++++ Testo da analizzare
Inoltre, data l’assenza di sintomi, tali individui non percepiscono a breve termine i vantaggi del trattamento precoce, e non sorprende, dunque, che la compliance e la ritenzione in terapia possano essere bassi.

La soluzione non è quella di escludere questi individui dall’accesso all’ART, ma di sviluppare un approccio alternativo per assistere le persone sane, centrato nella comunità (community based), diverso dai modelli classici di assistenza sanitaria dei programmi di ART.

Modelli di cura per le persone asintomatiche centrati nella comunità sono già implementati in Africa da MSF, ed hanno ottenuto anche il riconoscimento dell’OMS[3].

La nuova strategia in 5 punti chiave

Tom Elman sottolinea i 5 punti chiave di questo approccio:

  1. Come primo punto, si raccomanda di centrare le modalità di consegna dei farmaci ARV sul paziente, adottando strategie che richiedano poco tempo e siano possibilmente scollegate dalle visite mediche. Gruppi di ART, in cui una persona si fa carico di ritirare i farmaci e consegnarli a una comunità di persone sieropositive, e gruppi di aderenza alla terapia sono esempi di questo tipo di strategia. Questi ultimi, già implementati da Msf in diversi paesi, fra cui il Sudafrica, hanno il ruolo di promuovere l’apertura verso l’HIV e l’accettazione dello stato di sieropositività nella comunità, e di supportare una maggior aderenza ai programmi di screening e alle terapie[4].
  2. La seconda raccomandazione è sostituire la conta dei CD4 con la misurazione annuale della carica virale per il monitoraggio dell’andamento della terapia nei pazienti asintomatici e per valutare l’aderenza al trattamento, anche attraverso metodologie a basso costo come lo striscio di sangue periferico. Questo permetterebbe di discriminare con maggiore facilità i pazienti che necessitano assistenza sanitaria o un aggiustamento delle terapie da chi può, invece, continuare il trattamento a livello comunitario.
  3. Il responsabile di Msf suggerisce poi di estendere i meccanismi di monitoraggio e valutazione dei programmi anche al di fuori delle strutture sanitarie, includendo gli interventi attuati nelle comunità di persone sieropositive, per fornire un quadro più ampio dell’efficacia e dell’aderenza ai trattamenti.
++++++++
++++ Voci fornite
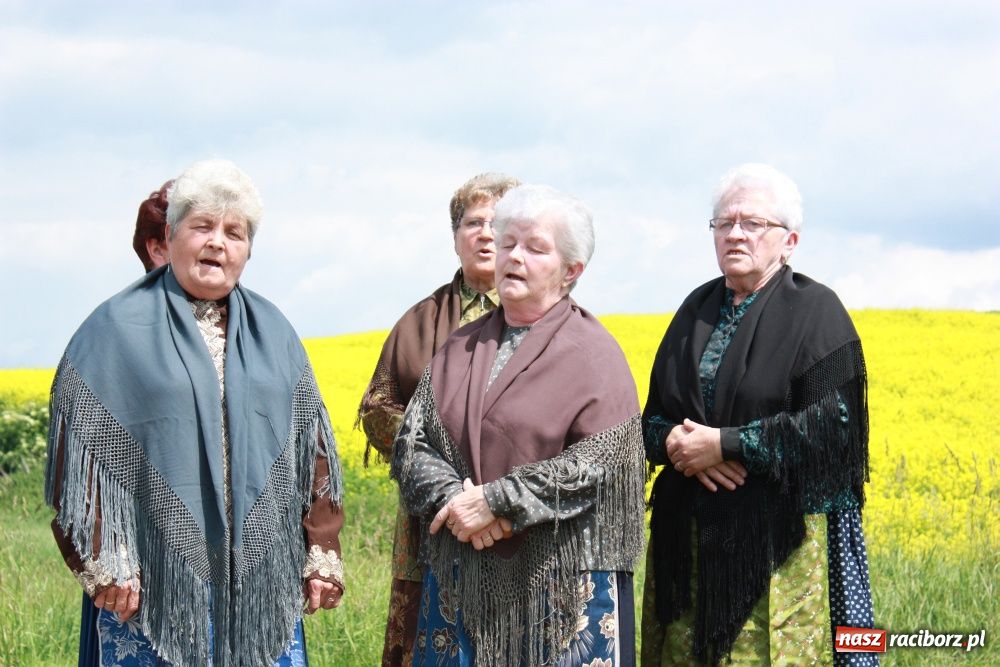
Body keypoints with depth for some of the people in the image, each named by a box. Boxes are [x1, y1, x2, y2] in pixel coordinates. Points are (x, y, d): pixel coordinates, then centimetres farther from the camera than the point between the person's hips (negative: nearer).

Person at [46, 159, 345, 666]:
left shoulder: (273, 334, 14)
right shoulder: (116, 330, 1)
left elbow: (311, 451, 14)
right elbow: (81, 453, -4)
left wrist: (323, 558, 8)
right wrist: (103, 566, -10)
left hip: (263, 581, 4)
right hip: (155, 589, -4)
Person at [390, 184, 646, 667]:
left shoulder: (593, 354, -2)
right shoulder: (459, 350, 13)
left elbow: (602, 462, -13)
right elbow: (411, 445, 7)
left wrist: (495, 501, -16)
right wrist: (454, 497, -14)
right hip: (465, 583, 4)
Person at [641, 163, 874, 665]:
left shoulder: (816, 312, -5)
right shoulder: (698, 310, 13)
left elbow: (831, 427, -15)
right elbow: (652, 418, 13)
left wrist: (724, 444, -16)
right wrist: (676, 443, -11)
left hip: (781, 539, -6)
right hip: (693, 539, 6)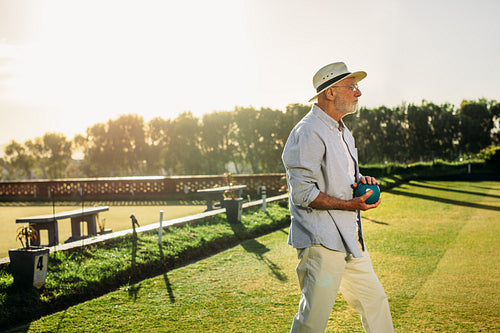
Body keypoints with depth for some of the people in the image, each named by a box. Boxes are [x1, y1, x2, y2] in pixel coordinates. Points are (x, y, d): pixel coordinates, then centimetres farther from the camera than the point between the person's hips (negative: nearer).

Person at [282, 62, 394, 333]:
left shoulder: (343, 132, 18)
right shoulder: (308, 133, -15)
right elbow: (302, 193, -19)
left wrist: (363, 181, 4)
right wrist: (350, 204, -18)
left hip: (349, 239, 9)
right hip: (321, 242, -9)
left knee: (375, 302, 15)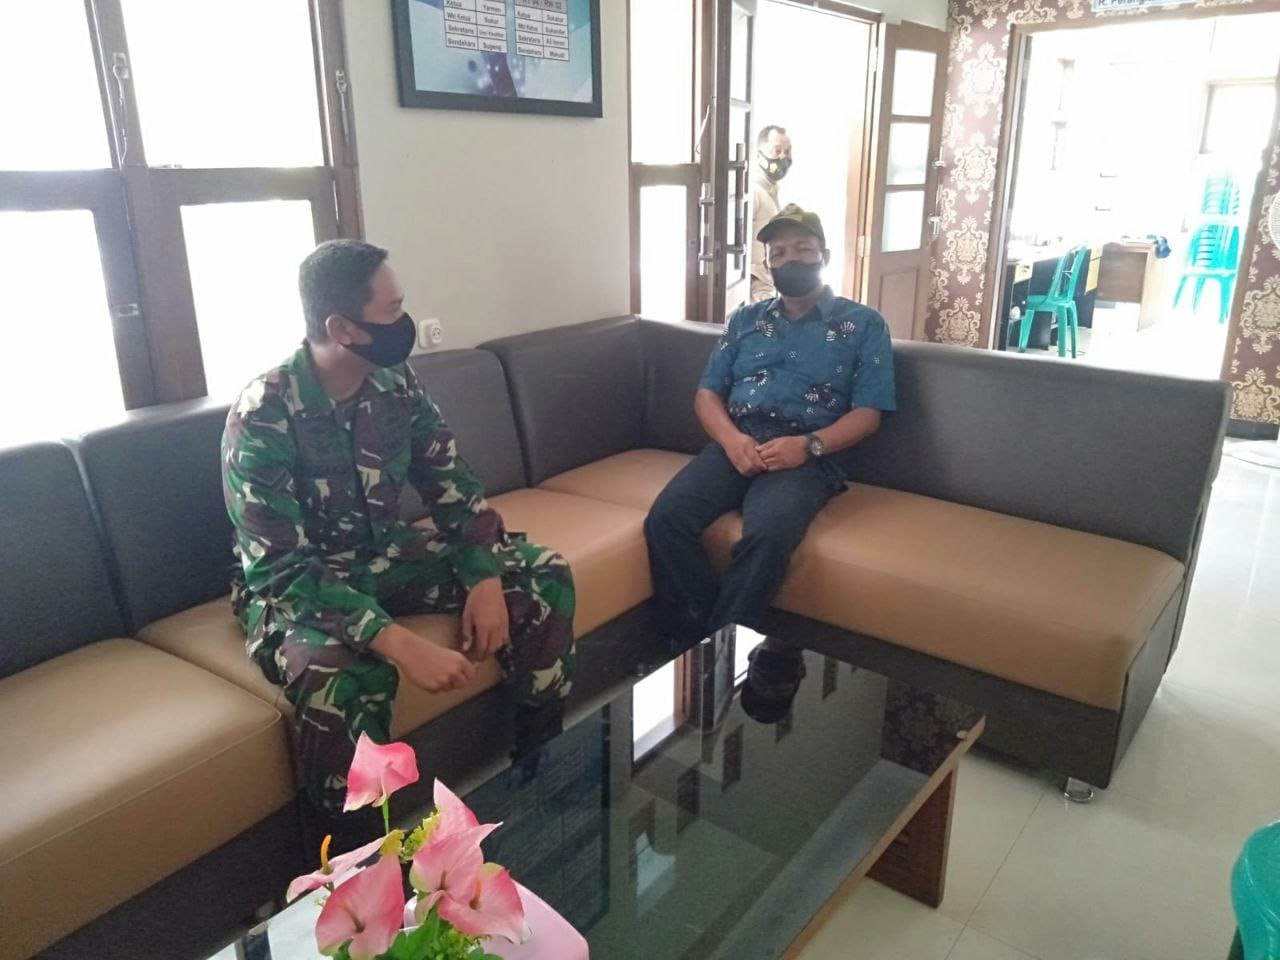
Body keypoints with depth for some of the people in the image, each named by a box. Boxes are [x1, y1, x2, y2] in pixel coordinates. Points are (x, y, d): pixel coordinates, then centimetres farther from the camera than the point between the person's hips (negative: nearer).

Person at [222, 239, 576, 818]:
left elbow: (450, 483, -2)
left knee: (543, 574, -6)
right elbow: (281, 570, -30)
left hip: (385, 558, 6)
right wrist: (401, 644, -41)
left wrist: (486, 579, -19)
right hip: (296, 585, -6)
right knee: (344, 674, -39)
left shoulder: (396, 383, -7)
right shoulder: (261, 418, -25)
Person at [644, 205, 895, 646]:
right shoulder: (745, 319, 21)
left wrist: (807, 445, -15)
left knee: (767, 534, -36)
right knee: (665, 518, -26)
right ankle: (695, 648, -17)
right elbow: (707, 395, 16)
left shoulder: (864, 324, 11)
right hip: (736, 445, 3)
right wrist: (731, 439, -8)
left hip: (810, 455, -3)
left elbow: (867, 414, 3)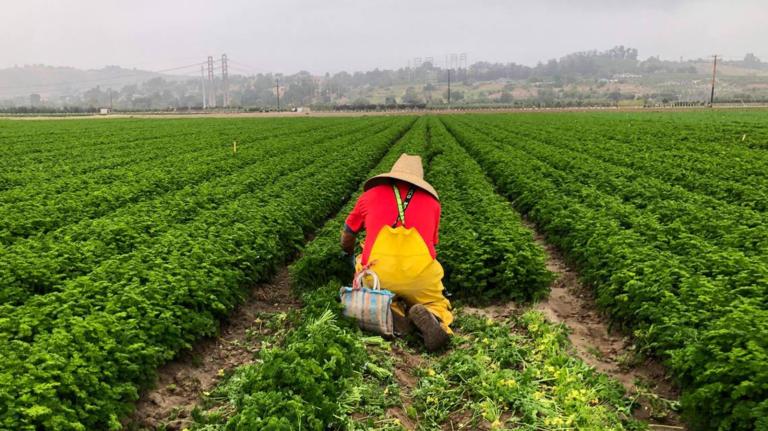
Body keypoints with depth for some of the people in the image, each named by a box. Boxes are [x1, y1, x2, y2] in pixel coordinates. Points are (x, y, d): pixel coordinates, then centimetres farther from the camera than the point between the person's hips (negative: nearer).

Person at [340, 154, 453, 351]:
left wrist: (349, 254, 54)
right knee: (438, 304, 27)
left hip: (378, 274, 1)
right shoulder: (431, 200, 20)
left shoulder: (370, 195, 19)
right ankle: (431, 317, -9)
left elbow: (347, 236, 33)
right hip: (420, 274, -1)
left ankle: (389, 312, -2)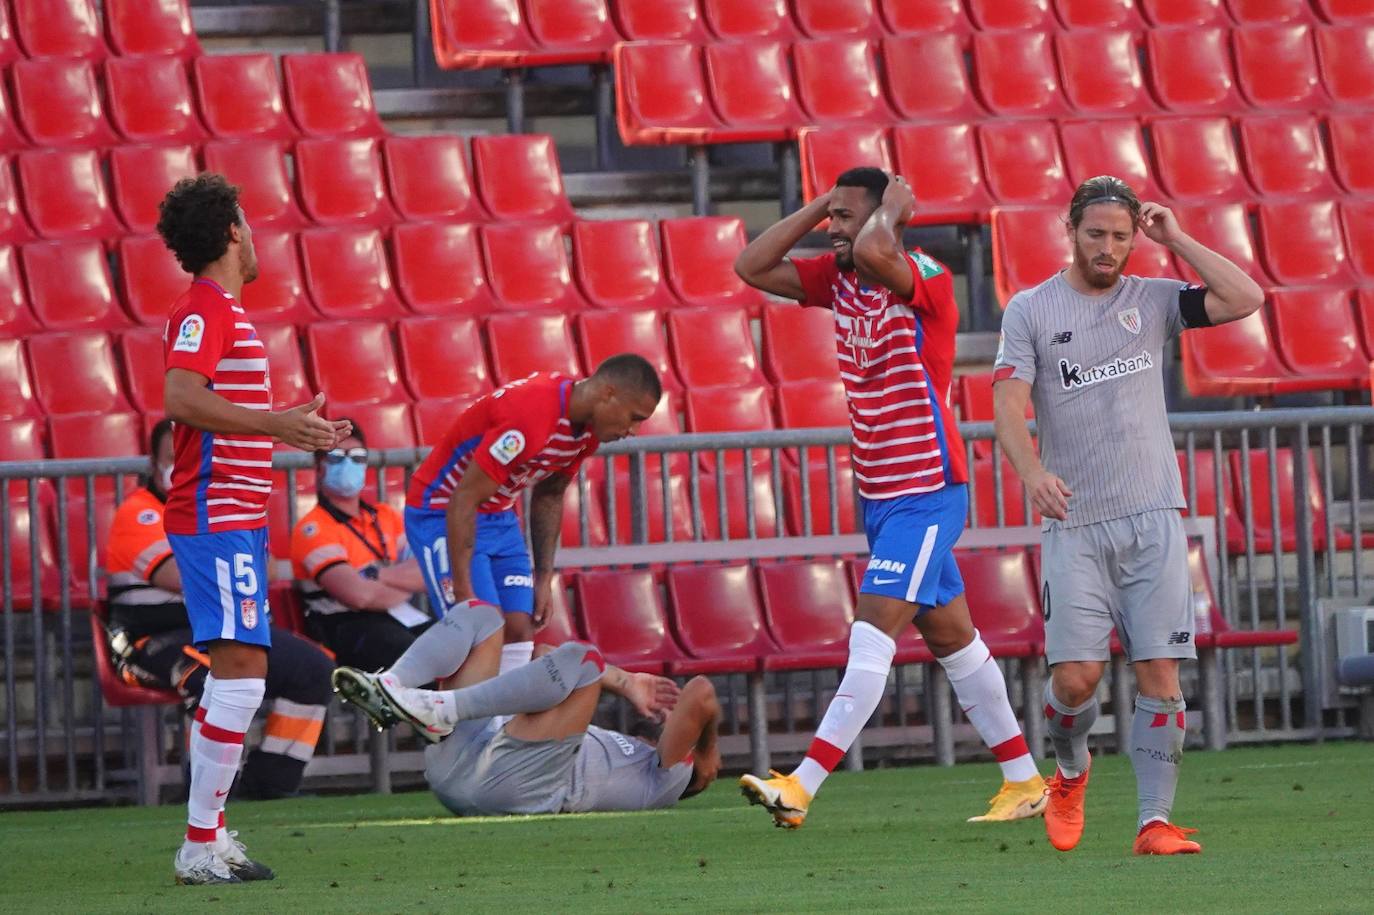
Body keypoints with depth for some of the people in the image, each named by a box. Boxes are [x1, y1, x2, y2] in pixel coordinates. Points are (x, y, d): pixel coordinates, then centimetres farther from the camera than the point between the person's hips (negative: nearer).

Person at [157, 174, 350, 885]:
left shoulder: (223, 311, 19)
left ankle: (209, 838, 17)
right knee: (243, 672, -14)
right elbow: (182, 400, -25)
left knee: (230, 674, 13)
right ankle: (200, 846, -15)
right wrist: (275, 424, -28)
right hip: (216, 520, -11)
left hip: (233, 521, 11)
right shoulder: (203, 310, -12)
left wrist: (293, 429, 27)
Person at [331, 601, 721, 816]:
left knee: (579, 658, -20)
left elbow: (700, 696, 3)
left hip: (514, 781, -8)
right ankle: (389, 689, -19)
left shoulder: (664, 779, 15)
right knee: (480, 614, 12)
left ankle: (440, 710, -31)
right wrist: (626, 684, 34)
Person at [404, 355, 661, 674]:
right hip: (443, 515, -9)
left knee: (521, 633, -3)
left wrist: (544, 577, 11)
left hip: (501, 518, 9)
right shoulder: (529, 418, -31)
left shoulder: (587, 428, -2)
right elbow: (464, 500, -29)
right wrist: (463, 592, -27)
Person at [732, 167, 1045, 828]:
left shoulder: (924, 278, -16)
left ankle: (801, 786, -21)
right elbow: (751, 268, 7)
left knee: (872, 635, -14)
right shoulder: (839, 278, 7)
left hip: (927, 494, -9)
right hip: (878, 495, 9)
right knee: (950, 637, 13)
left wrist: (891, 211, -17)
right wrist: (820, 204, 1)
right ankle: (1023, 780, 20)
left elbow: (873, 252, -38)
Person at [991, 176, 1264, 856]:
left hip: (1152, 519, 2)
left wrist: (1175, 239, 2)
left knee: (1158, 671, -6)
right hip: (1074, 524, -1)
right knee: (1076, 675, -8)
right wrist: (1031, 470, -25)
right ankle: (1070, 771, 23)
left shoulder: (1154, 300, 10)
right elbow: (1009, 404, -6)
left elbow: (1245, 299, -2)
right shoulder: (1030, 310, 4)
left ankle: (1155, 821, -3)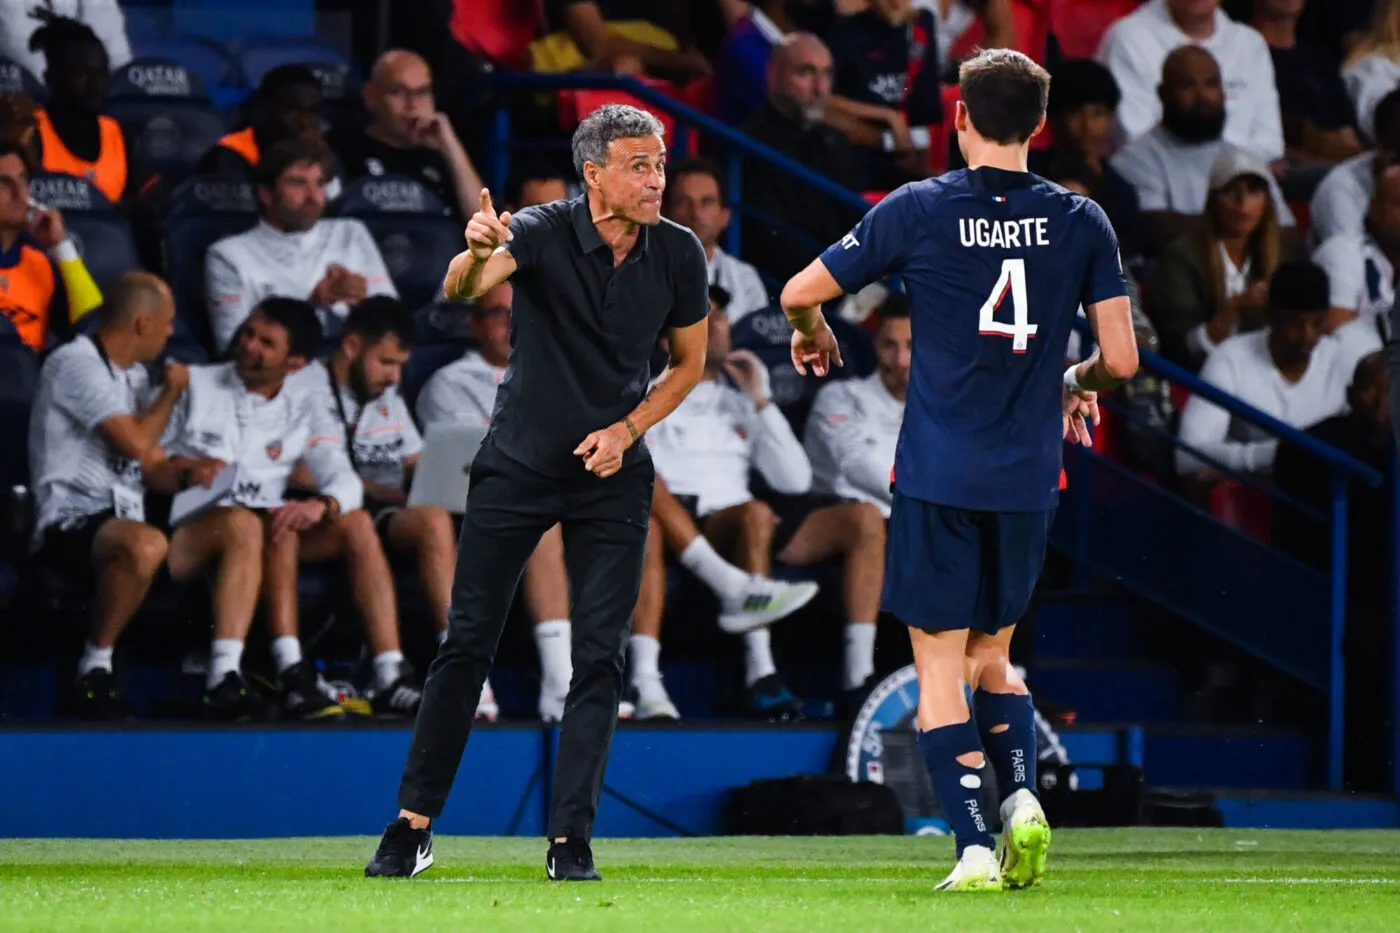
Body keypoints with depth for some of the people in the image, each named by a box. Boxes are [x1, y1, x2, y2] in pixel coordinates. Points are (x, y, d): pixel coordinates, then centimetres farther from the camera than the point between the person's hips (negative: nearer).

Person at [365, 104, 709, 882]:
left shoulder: (679, 254, -7)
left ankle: (571, 839, 3)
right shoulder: (543, 234, -18)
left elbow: (689, 363, 7)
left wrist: (627, 429, -8)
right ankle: (414, 825, 9)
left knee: (600, 658, -3)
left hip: (612, 476, 2)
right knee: (468, 645, 1)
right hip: (518, 467, -2)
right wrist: (477, 254, -59)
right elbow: (461, 290, -36)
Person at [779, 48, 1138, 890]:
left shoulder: (918, 211, -5)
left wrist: (813, 336, 23)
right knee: (994, 652, 19)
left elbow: (799, 293, 0)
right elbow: (1121, 359, -1)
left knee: (941, 662, 3)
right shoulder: (1081, 222, 0)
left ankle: (975, 846, -7)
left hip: (939, 475, -3)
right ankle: (1023, 797, -2)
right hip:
++++++++
### Azioni da svolgere
A - Trascrivi dal testo sull'assistenza comunitaria alle persone sieropositive il passo che comincia con le parole "La nuova strategia" e si ferma dopo "e alle terapie[4].".
B - Per favore, prosegui il testo sull'assistenza comunitaria alle persone sieropositive a partire dall'ultima frase riportata.

### Risposte ai compiti
A -
La nuova strategia in 5 punti chiave

Tom Elman sottolinea i 5 punti chiave di questo approccio:

  1. Come primo punto, si raccomanda di centrare le modalità di consegna dei farmaci ARV sul paziente, adottando strategie che richiedano poco tempo e siano possibilmente scollegate dalle visite mediche. Gruppi di ART, in cui una persona si fa carico di ritirare i farmaci e consegnarli a una comunità di persone sieropositive, e gruppi di aderenza alla terapia sono esempi di questo tipo di strategia. Questi ultimi, già implementati da Msf in diversi paesi, fra cui il Sudafrica, hanno il ruolo di promuovere l’apertura verso l’HIV e l’accettazione dello stato di sieropositività nella comunità, e di supportare una maggior aderenza ai programmi di screening e alle terapie[4].

B -
  4. Il quarto punto chiave riguarda la necessità di garantire risorse finanziarie per le strutture comunitarie e per il personale coinvolto nella gestione dei gruppi di supporto per le persone sieropositive, per il test HIV e il collegamento con i percorsi di cura, e per le attività di monitoraggio dell’efficacia e dell’aderenza a tali percorsi. La preoccupazione sorge, in particolare, poiché uno dei principali donatori storici per i programmi di controllo dell’HIV, il PEPFAR (US Emergency Plan for AIDS Relief), sta ritirando i fondi dal Sudafrica, considerato ormai un paese a medio reddito, non tenendo conto però delle disuguaglianze interne al paese e ponendo delle difficoltà nella continuità di azioni intraprese nelle zone più svantaggiate.
  5. Infine, viene sottolineata l’importanza di mantenere vivo l’attivismo della società civile per sostenere la risposta all’HIV nelle comunità. Paradossalmente, il successo della terapia ARV ha, infatti, condotto a un declino nell’attivismo comunitario. I gruppi di attivisti che hanno giocato un ruolo fondamentale con i governi, i sistemi sanitari e la comunità internazionale per promuovere la risposta all’HIV sono silenziosi ormai da diverso tempo, e ricevono sempre meno finanziamenti.

Nonostante i successi raggiunti finora nella copertura della terapia ARV in Africa, non bisogna dunque abbassare la guardia rispetto alle sfide poste dall’ampliamento a popolazioni asintomatiche.

Un passaggio da un’assistenza basata esclusivamente su strutture sanitarie a un modello integrato con la comunità potrebbe trasformare il panorama dell’assistenza sanitaria in Africa, non limitandosi soltanto all’HIV ma anche al trattamento delle malattie croniche.

Ovviamente, affinché questo sia possibile, così come per far sì che gli ambiziosi obiettivi di copertura fissati da Unaids per il 2020 siano raggiunti (90-90-90: 90% delle persone con HIV a conoscenza del loro status, 90% delle persone che ne hanno bisogno ricevono ART, 90% di persone in trattamento con carica virale soppressa), la comunità internazionale, i policy makers e i sistemi sanitari sono chiamati a dare il loro contributo sia politico che finanziario.